Whether it's crop rotation, biomimicry or permaculture, young farmers like the Millers or Joel Slezak and Erica Hellen rely more on ideologies rather than physical accessories. There's no mention of pesticides, hormones, paid workers or other common topics that pertain to modern industrialized farming when talking to these farmers. While pasture pens take work to build, as does raising and processing ducks or cattle, these start-up farmers seem content, if not glad, to do the work themselves, relying on a spare hand or two lent by interns or visiting family. Books seem to be a major resource, as both farms rattle off several titles that have immensely helped their operation. These are small farms, capable of being run by two or three hardworking individuals whose excitement and interest help overcome hardships, long hours and insecure pacts with local wildlife.
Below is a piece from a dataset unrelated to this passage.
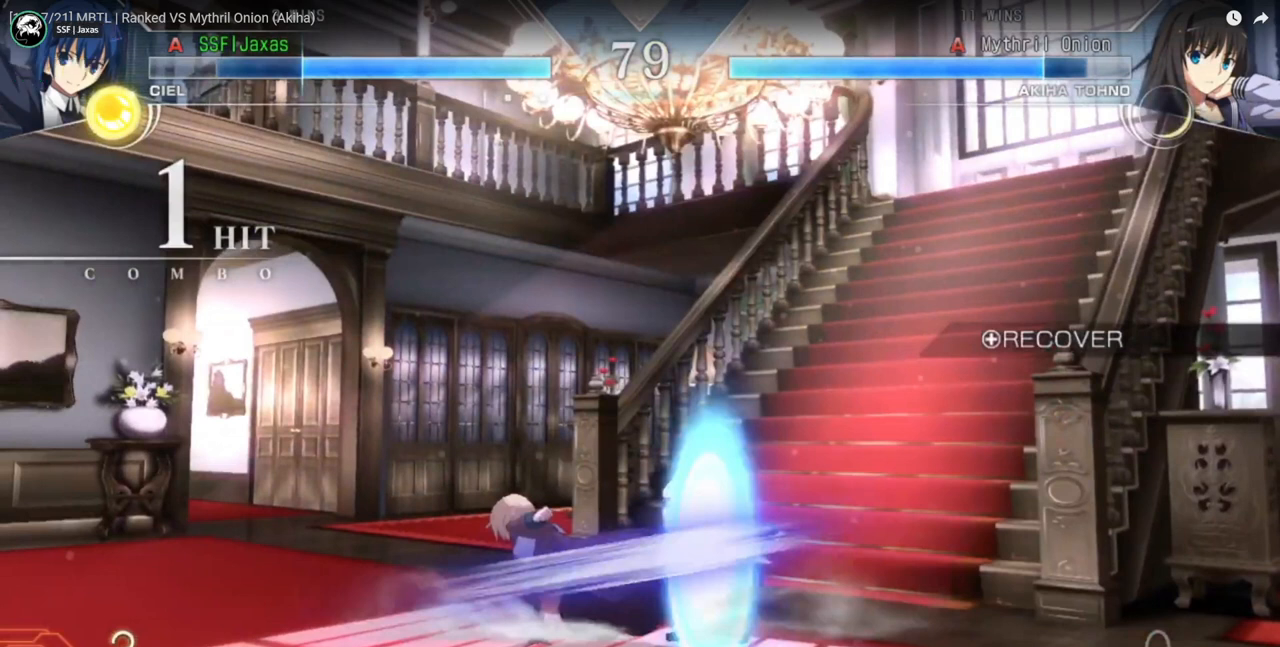
{"buttons": ["DPAD_DOWN"], "events": []}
Yet there are operations even more compact than Timbercreek Organics or Free Union Grass Farm, farms that still impact and shape the agricultural landscape of central Virginia in integral ways. An even smaller variety of small farmers, homesteaders have begun to appear with more frequency in and around Charlottesville and Albermarle, sometimes right in the backyard of downtown houses. These operations are often family-focused as well and perhaps even more ideologically motivated than other small farms. The goal of the homesteader is to produce wholesome food in a small-scale manner, seeking to avoid the chemicals and corporate overtones of big box stores. Zach Miller finds that part of the community appeal of Timbercreek lies in its adaptability to an even smaller scale of production. Zach notes, “There's been lately interest in homesteaders…our techniques can be scaled down to a couple acres.” Whether it's a couple acres or several yards in one's backyard, homesteading has become a viable option for those interested in creating an alternate food lifestyle without depending on agriculture for their livelihood.